## WORK INSTRUCTIONS
Which of the lines below hold "fsharp"? Please return each one.

═════ MATERIAL SUPPLIED

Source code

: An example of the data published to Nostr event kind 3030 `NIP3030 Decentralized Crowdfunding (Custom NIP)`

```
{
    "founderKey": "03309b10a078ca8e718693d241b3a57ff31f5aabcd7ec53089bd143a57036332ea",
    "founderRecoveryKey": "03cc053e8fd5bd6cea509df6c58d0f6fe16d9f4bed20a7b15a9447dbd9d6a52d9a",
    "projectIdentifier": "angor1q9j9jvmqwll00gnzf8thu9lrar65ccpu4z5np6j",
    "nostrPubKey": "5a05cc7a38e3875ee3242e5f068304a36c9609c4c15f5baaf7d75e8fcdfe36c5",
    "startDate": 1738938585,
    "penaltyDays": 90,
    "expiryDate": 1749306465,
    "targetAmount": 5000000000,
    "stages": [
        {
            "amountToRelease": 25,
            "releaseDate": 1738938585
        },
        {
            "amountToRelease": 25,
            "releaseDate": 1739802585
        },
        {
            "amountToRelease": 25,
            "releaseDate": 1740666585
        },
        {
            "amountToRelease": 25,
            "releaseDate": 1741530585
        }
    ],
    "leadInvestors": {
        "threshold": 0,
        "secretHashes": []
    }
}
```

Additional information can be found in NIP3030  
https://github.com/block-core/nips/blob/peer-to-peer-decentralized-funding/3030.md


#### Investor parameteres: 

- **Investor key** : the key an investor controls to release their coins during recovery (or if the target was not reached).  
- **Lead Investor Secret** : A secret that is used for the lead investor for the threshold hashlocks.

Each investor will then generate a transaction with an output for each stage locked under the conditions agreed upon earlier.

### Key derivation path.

══════════
═════ MATERIAL SUPPLIED

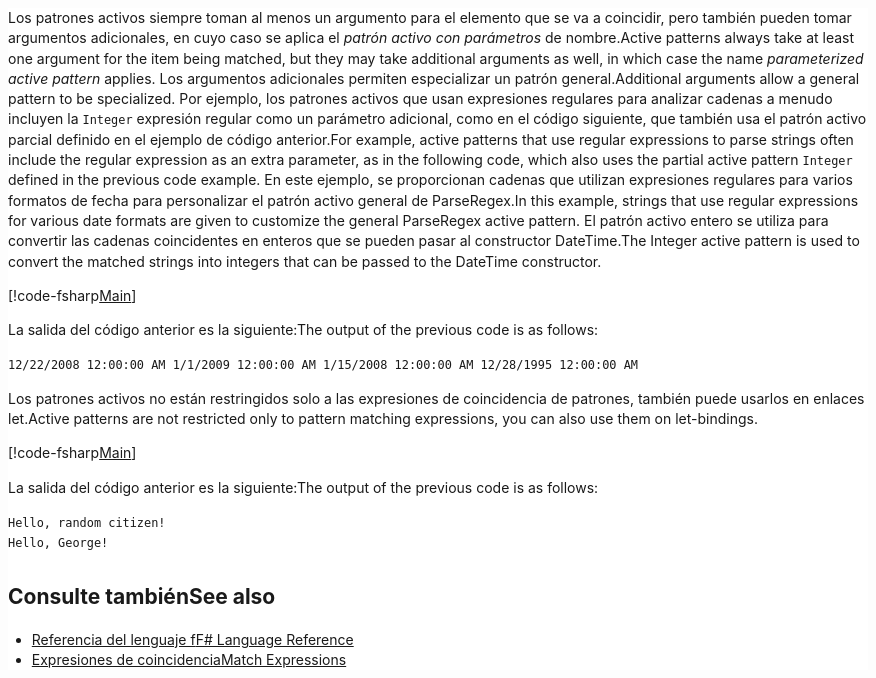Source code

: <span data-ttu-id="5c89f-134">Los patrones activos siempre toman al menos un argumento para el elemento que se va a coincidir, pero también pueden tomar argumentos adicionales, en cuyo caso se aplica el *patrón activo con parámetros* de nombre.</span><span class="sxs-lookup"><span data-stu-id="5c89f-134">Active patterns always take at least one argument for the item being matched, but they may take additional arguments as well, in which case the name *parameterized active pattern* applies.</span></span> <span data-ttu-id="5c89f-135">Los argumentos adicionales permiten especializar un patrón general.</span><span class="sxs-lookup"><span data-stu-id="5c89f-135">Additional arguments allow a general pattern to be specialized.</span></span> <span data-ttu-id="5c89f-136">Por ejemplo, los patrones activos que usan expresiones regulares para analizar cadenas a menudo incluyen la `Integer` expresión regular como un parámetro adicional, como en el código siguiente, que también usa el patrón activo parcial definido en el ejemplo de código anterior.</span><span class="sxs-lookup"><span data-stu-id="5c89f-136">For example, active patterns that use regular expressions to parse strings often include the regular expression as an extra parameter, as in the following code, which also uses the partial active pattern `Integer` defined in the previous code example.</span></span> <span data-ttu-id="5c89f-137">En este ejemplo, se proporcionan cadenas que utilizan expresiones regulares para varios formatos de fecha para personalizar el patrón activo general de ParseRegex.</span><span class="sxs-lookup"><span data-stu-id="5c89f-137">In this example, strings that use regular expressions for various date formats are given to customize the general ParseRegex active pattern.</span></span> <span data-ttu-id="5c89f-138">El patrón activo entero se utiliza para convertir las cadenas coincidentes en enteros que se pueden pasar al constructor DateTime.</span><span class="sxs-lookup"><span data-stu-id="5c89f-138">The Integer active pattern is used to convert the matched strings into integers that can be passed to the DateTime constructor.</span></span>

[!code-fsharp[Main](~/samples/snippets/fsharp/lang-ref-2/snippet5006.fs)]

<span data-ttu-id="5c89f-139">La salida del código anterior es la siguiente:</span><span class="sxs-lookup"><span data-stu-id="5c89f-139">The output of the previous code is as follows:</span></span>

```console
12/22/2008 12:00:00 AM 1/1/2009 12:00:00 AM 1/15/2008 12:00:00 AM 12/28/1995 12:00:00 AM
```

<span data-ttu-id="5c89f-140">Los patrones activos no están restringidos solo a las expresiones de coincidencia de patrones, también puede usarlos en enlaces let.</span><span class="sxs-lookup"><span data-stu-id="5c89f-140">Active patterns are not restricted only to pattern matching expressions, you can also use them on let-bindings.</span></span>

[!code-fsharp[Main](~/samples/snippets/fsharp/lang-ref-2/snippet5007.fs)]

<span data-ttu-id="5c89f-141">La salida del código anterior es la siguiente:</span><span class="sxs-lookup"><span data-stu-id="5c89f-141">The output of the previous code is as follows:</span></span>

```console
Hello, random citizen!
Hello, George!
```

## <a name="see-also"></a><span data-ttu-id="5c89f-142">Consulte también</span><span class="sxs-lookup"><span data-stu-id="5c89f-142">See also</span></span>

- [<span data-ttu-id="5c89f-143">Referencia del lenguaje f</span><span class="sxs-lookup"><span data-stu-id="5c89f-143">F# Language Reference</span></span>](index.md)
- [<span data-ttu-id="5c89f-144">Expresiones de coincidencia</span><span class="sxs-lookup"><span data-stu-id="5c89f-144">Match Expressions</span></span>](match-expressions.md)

══════════

## REPLY TO THE EXERCISE
[!code-fsharp[Main](~/samples/snippets/fsharp/lang-ref-2/snippet5006.fs)]
[!code-fsharp[Main](~/samples/snippets/fsharp/lang-ref-2/snippet5007.fs)]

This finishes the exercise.